Глаза у нее заплаканы, под ними обозначились мешки. Лицо покрыто пятнами.
Чепец съехал на сторону, хотя она порою и поправляет его быстрым движением полной красивой руки, но этим придает только новый крен своему легкому головному убору.
Порою, пользуясь минутой передышки великана, который со сверкающим глазом, с растрепанными волосами шагает по обширной комнате, извергая потоки укоров и жалоб, Екатерина часто-часто начинает говорить, вопреки своему обыкновению, приобретенному годами путем усиленного самовнушения.
И в такие минуты особенно резко звучит низкий, мужественный обычно голос государыни. И явственнее проступает нерусский, немецкий говор, так живо напоминающий цербстскую принцессу, стройную, тоненькую Фигхен, жену цесаревича Петра, которая вставала по ночам, чтобы лучше приготовить урок для своего учителя русского языка.

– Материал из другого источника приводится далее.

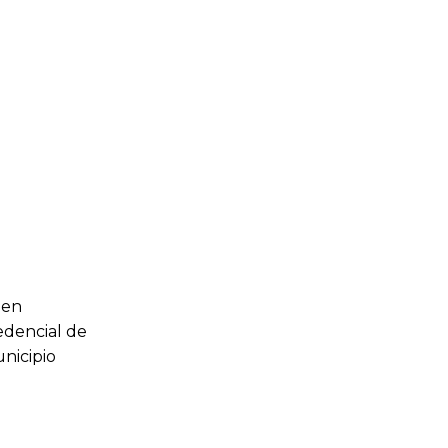
 en
redencial de
nicipio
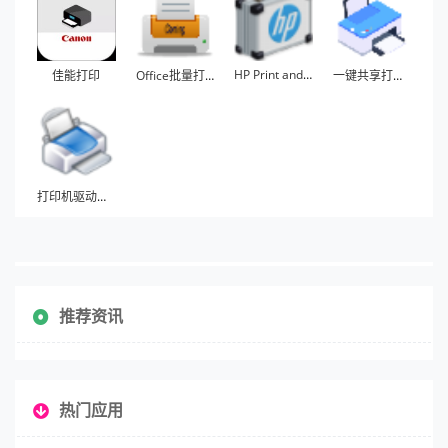
HP Print and Scan Doctor
佳能打印
Office批量打印助手
一键共享打印机
打印机驱动助手
推荐资讯
热门应用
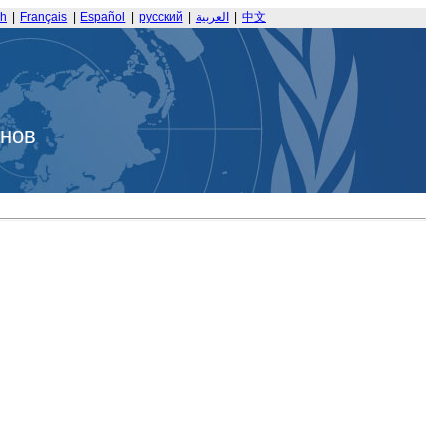
sh
|
Français
|
Español
|
русский
|
العربية
|
中文
анов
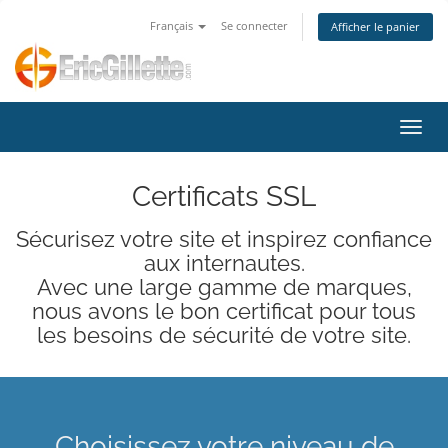
Français
Se connecter
Afficher le panier
Bascu
Certificats SSL
Sécurisez votre site et inspirez confiance
aux internautes.
Avec une large gamme de marques,
nous avons le bon certificat pour tous
les besoins de sécurité de votre site.
Choisissez votre niveau de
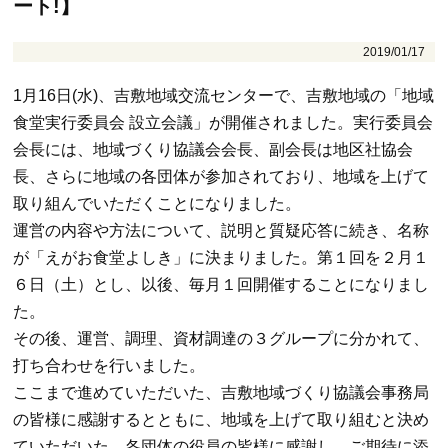
ート!】
2019/01/17
1月16日(水)、吉敷地域交流センターで、吉敷地域の「地域
食堂実行委員会 設立会議」が開催されました。実行委員会
会長には、地域づくり協議会会長、副会長は地区社協会
長、さらに地域の各団体が参加されており、地域を上げて
取り組んでいただくことになりました。
運営の内容や方法について、説明と質疑応答に続き、名称
が「えがお食堂よしき」に決まりました。第１回を２月１
６日（土）とし、以後、毎月１回開催することになりまし
た。
その後、運営、調理、資材調達の３グループに分かれて、
打ち合わせを行いました。
ここまで進めていただいた、吉敷地域づくり協議会事務局
の皆様に感謝するとともに、地域を上げて取り組むと決め
ていただいた、各団体の役員の皆様に感謝し、ご期待に添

— Понять прямо не могу: откуда сие? Чем заслужил такое презрение и забвение не токмо заслуг… Нет их и не было… Не о них говорить хочу… О любви моей. О преданности безмерной и вечной. Твердые доводы к тому давал и давать готов ежечасно… Жизнь сложу тут же по единому слову твоему! Но таковое сносить… Это превыше сил! Брошен, забыт, в шуты поставлен! На общий смех и глум. И кого ради!.. Хоть бы человек был! Пешка… щенок… ничто! И тебя, матушку, словно зельем опоил… Словно чарой обошел, прости Господи… во дни такие молить даже грешно. Чего видала в цыпленке в том? Что нашла в башке его пустой, в роже его пряничной?.. Мизеришка подобный. Да глазом мигни — десяток тебе во сто раз лучше предоставлю… А тут! За тебя досада, матушка… За тебя сердце болит… Уж о себе и не поминаю почти… Думаешь, неведомо мне, как он помаленьку дела все и тебя самое в руки свои в обезьяньи забирает?.. Вот, вот… Сам он на себя портрет пишет. Обезьяна у него по столам да по мебелям скачет. Вещи грязнит да портит, парики у почтенных людей грызет, кои к фаворитишке поганому являются, тебя почитая… Вот и он сам на ту свою обезьяну смахивает… Ну, счастлив его Господь, что тебя я люблю да жалею. Я бы ему…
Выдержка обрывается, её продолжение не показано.